In his State of the Union address, President Obama cited federal support of shale gas technologies to defend his spending on green energy. Around the same time, an organization called the Breakthrough Institute published a study claiming that the federal government, not private industry, should get credit for the shale boom. These combined announcements provoked a debate among energy analysts and others about the contributions of government energy related R&D programs.
One valuable insight into this debate can be found in The Quest, the latest book by Pulitzer Prize winning energy historian Daniel Yergin. His chapter on “The Natural Gas Revolution” makes clear that the vision and persistence of one Texas businessman paved the way for our current shale boom. Yergin share some of these details in a 2011 Wall Street Journal column:
In the early 1980s, George P. Mitchell, a Houston-based independent energy producer, could see that his company was going to run out of natural gas … Mr. Mitchell had a strong hunch, however, piqued by a geology report that he had read recently.
Perhaps the natural gas that was locked into shale—a dense sedimentary rock—could be freed and made to flow. He was prepared to back up his hunch with investment. The laboratory for his experiment was a sprawling geologic formation called the Barnett Shale around Dallas and Fort Worth. Almost everyone with whom he worked was skeptical, including his own geologists and engineers. “You’re wasting your money,” they told him over the years. But Mr. Mitchell kept at it.
The payoff came a decade and a half later, at the end of the 1990s. Using a specialized version of a technique called hydraulic fracturing (now widely known as “fracking” or “fracing”), his team found an economical way to create or expand fractures in the rock and to get the trapped gas to flow.
Today, in an age that craves innovation in energy, George Mitchell’s breakthrough in the Barnett Shale has opened the door to a potentially profound change in the global energy equation.
Does that mean that the federal government had no role? Of course not. Questions involving the federal role include:
- did federal money substitute for private capital;
- did federal R&D address areas that would not have been addressed by private companies; or
- did federal participation with private companies provide a needed incentive/a way to lessen its risk?

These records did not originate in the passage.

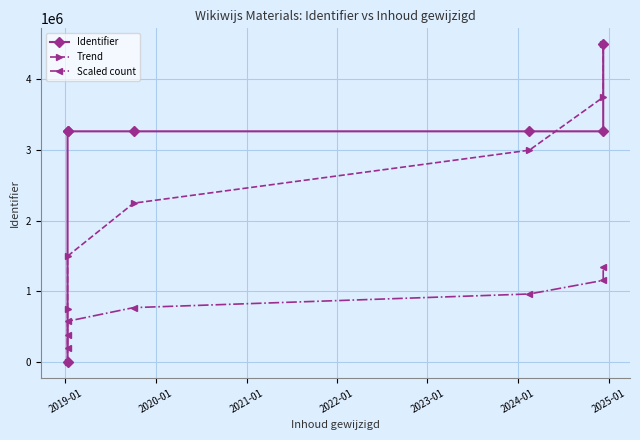

Rank the series by their average value, from highest to lowest.

Identifier, Trend, Scaled count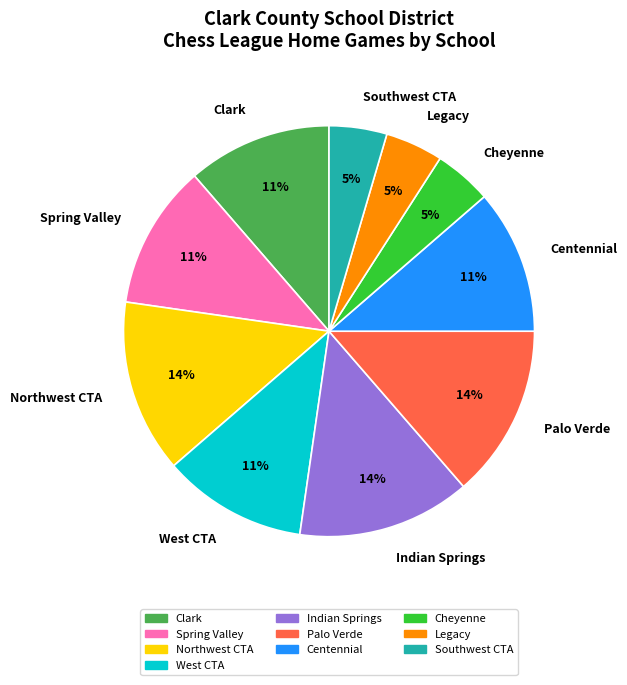

What percentage is the West CTA slice, to the nearest percent?

11%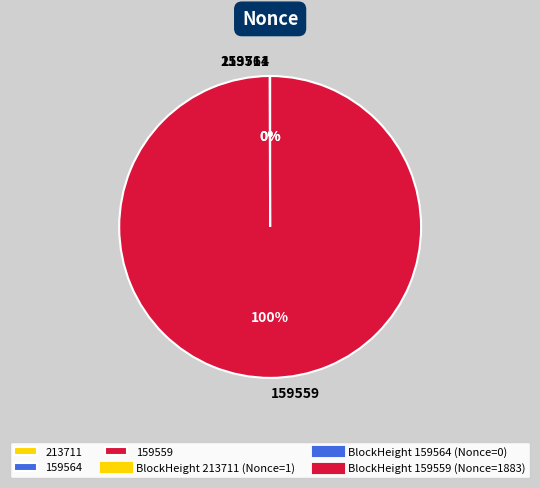

What is the majority slice?

159559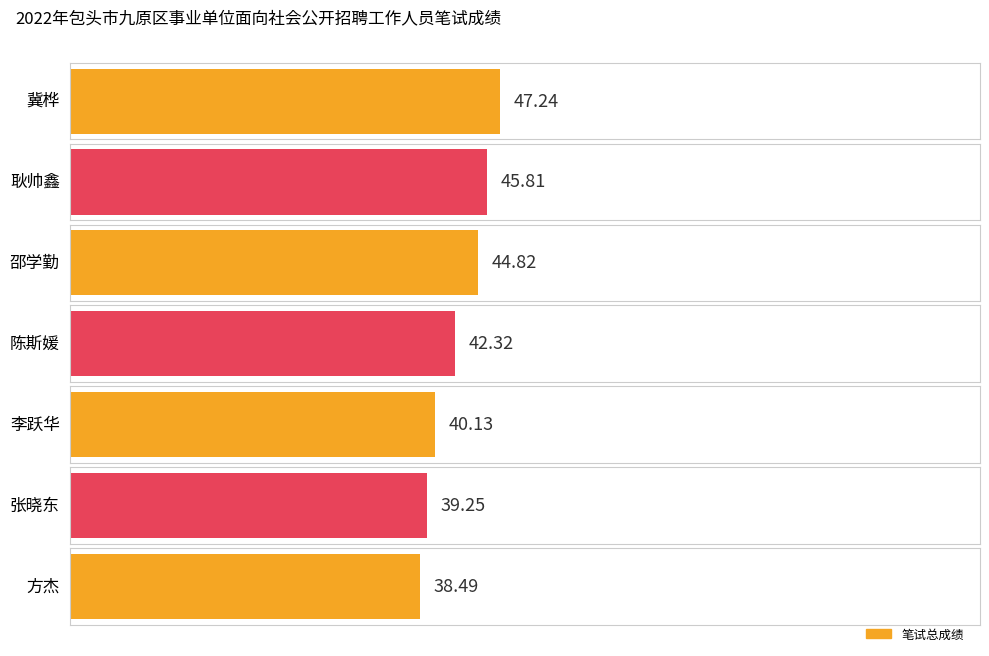

What is the difference between the values at 邵学勤 and 冀桦?

2.4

The answer to each of these is probably yes to a degree. However, a casual reading of the literature on shale gas leads to a reasonable conclusion that the Breakthrough Institute overstated the role of the federal government. Consequently, its implications about government energy R&D could easily mislead.

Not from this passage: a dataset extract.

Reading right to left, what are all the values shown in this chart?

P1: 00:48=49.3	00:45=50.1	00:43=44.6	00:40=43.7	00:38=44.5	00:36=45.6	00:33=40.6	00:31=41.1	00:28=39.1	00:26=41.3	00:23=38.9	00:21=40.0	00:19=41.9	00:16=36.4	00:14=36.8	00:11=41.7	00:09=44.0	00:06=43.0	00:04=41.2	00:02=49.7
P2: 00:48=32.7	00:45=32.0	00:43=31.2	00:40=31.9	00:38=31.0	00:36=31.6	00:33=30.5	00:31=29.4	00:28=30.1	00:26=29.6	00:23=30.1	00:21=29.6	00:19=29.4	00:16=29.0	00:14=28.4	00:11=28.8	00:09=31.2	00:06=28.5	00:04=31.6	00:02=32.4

Hydraulic fracturing was first developed by private industry in the 1940s. The same is true of directional drilling. In the 1970s after the first oil embargo, the federal government created institutions intended to address declining natural gas reserves and energy technologies to reduce U.S. reliance on foreign oil. Most assessments of these efforts are critical of government sponsored projects and spending. Still, that doesn’t mean that it was all a wasted effort, especially the basic research initiatives.
According to Yergin, Section 29 was “a provision in the 1980 windfall profits tax bill that provided a federal tax credit for drilling for so-called unconventional natural gas” And it “stimulated activities that would otherwise not have taken place.” But shale gas proved too difficult and uneconomic, and almost all companies tackling the issue dropped out.
Yet, Mitchell persisted.
During two decades of effort, he lost a quite a bit of money.” Because of his belief in the potential of shale gas, Mitchell was able to interest the Gas Research Institute—a private-public not for profit organization—and the DOE to allocate research dollars to new technologies. There is evidence that federal R&D dollars contributed to making shale gas commercially viable, earlier rather than later in the process.
According to Dr. Terry Engelder from Penn State, DOE research “helped expand the limits of gas shale production and increased understanding of production mechanisms.” George King, a consultant with Apache Corporation, wrote that technology developments responsible for fracking can be attributed to “a loose alliance of the U.S. Department of Energy, the Gas Research Institute and numerous operators.”
Yergin echoes these insights, noting that when George Mitchell put Mitchell Energy on the market in the late 90s, three companies passed on acquiring it after concluding that fracking was a commercial flop. Few years later, one of those companies, Devon Energy, acquired Mitchell after it starting producing shale gas.
The conclusion that can be drawn from this history is that President Obama greatly overstated the government’s role in making shale gas commercially viable. Politicians do that all of the time and regrettably. The President uses excessive rhetoric far too often. Second, government R&D funding contributed to the development of shale gas technology. What is unclear is how much filled a void in funding how much displaced private funding.
One example of value added by government R&D is not a reason to generalize about government sponsored R&D. The shale gas revolution could be a useful case study for better understanding where government funding is appropriate, where it merely replaces private sector funding, and why other firms did not share George Mitchell’s vision.
Independent of the government’s role in shale gas, there is a rich history of the government wasting R&D dollars attempting to advance an industrial policy and investing in areas best left to the private sector. Government R&D is best focused on basic research and topics on which the private sector would have difficulty establishing property rights.